■ LISTE DES TÂCHES:
a. Résumez en deux phrases le script de compression des spectres présenté ci-dessous.
b. Reprenez le script de compression des spectres à partir de sa dernière ligne et poursuivez-en l'écriture.

======== TEXTE FOURNI ========

Script_R_2020/globalmatrix_creation.R

## COMPRESSION DES SPECTRES EN UNE MATRICE ##

# nettoyage des variables de l'espace de travail
rm(list = ls())

source('C:/Users/avitvale/Documents/Script_R/SIGNE_load.R')       ##### N'arrive pas à trouver le chemin "normal (dans signeG), comprends pas pourquoi
source('C:/Users/avitvale/Documents/Script_R/adj_asd.R')
source('C:/Users/avitvale/Documents/Script_R/asd_read.R')


# #création de la matrice qui rassemble tous les dossiers:
globalmatrix=matrix(ncol=2072)

setwd("C:/Users/avitvale/Documents/SIGNE")
for (a in 2017:2019){
  setwd("C:/Users/avitvale/Documents/SIGNE")                                     #Mettre ici le chemin d'accès au dossier contenant les spectres
  setwd(as.character(a)) #On balaie les trois dossiers année
  for (n in 1:length(dir())){
    if ((dir()[n])=="Aude" | (dir()[n])=="Beaujolais" | (dir()[n])=="GDRautre" |(dir()[n])=="GDR96"){
      lieu=substr(dir()[n],1,1) #On attribue au spectre un identifiant lieu selon sa parcelle d'origine : A, B, G ou g
      if ((dir()[n])=="GDRautre"){
        lieu='g'
      }
      setwd(as.character(dir()[n])) #On entre dans le sous-dossier.
      for (m in 1:length(dir())){
        if(substr(dir()[m],9,9)=="P"){ #on ne s'intéresse qu'au mesures effectuées en suivant la modalité P
          em=paste(dir()[m], sep="")
          w=SIGNE_load(em)

======== DONNÉES FOURNIES ========

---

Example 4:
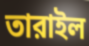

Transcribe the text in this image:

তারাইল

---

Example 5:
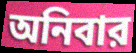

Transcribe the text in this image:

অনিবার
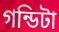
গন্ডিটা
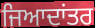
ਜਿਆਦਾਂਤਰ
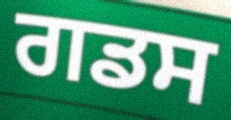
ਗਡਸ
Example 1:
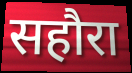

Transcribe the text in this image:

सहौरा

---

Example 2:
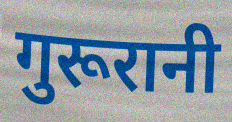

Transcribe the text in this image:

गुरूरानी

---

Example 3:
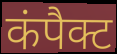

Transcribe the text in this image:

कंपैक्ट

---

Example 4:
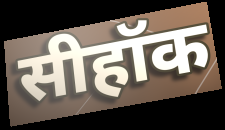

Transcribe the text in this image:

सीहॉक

========
======== DONNÉES FOURNIES ========

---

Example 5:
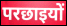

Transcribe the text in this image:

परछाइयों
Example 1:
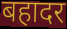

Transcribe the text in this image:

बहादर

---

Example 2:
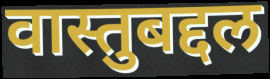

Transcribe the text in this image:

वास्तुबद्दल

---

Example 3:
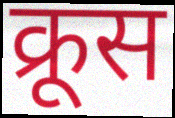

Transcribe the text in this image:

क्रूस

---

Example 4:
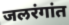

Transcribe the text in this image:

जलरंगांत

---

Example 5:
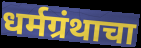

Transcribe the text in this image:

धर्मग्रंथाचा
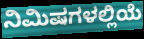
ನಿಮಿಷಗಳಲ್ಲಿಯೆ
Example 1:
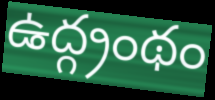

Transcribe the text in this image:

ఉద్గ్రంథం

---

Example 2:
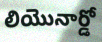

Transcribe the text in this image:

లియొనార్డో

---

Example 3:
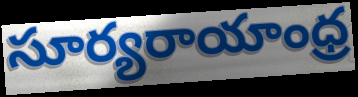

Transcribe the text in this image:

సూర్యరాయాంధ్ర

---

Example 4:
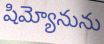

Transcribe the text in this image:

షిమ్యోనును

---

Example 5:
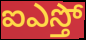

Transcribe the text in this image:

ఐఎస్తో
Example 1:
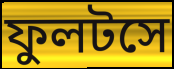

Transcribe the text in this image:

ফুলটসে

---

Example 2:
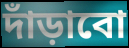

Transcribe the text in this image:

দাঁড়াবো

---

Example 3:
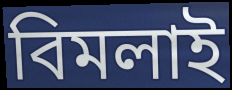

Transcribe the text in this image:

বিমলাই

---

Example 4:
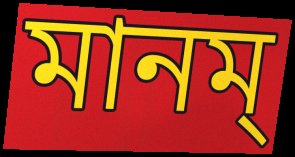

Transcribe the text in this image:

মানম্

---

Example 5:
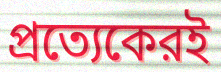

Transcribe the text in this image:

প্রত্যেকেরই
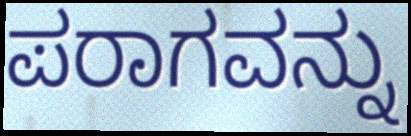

========

■ RÉPONSES À L'EXERCICE:
a. Ce script R, destiné à compresser des spectres en une matrice, vide l'espace de travail, charge trois fichiers de fonctions et crée une matrice de 2072 colonnes destinée à rassembler tous les dossiers. Il parcourt ensuite les dossiers des années 2017 à 2019, entre dans les sous-dossiers Aude, Beaujolais, GDRautre et GDR96 en attribuant à chaque spectre un identifiant de lieu (A, B, G ou g), puis ne charge avec SIGNE_load que les mesures effectuées selon la modalité P.

b.
          rownames(w)=paste(dir()[m],rownames(w),lieu) #On ajoute l'identifiant lieu au nom de chaque spectre
          globalmatrix=rbind(globalmatrix, w)
        }
      }
      setwd("../")
    }
  }
}



globalmatrix=globalmatrix[complete.cases(globalmatrix),]
#str(globalmatrix)

#Filtrage des noms non standardisés
iout=which(nchar(rownames(globalmatrix))>18)
# rownames(globalmatrix[iout,])
# unique(rownames(globalmatrix[which(substr(rownames(globalmatrix),1,8)=="20170612"),]))
globalmatrix <- globalmatrix[-iout,]

## Filtrage des spectres aberrants        #Tous les spectres aberrants sont-ils filtrés par ce moyen ?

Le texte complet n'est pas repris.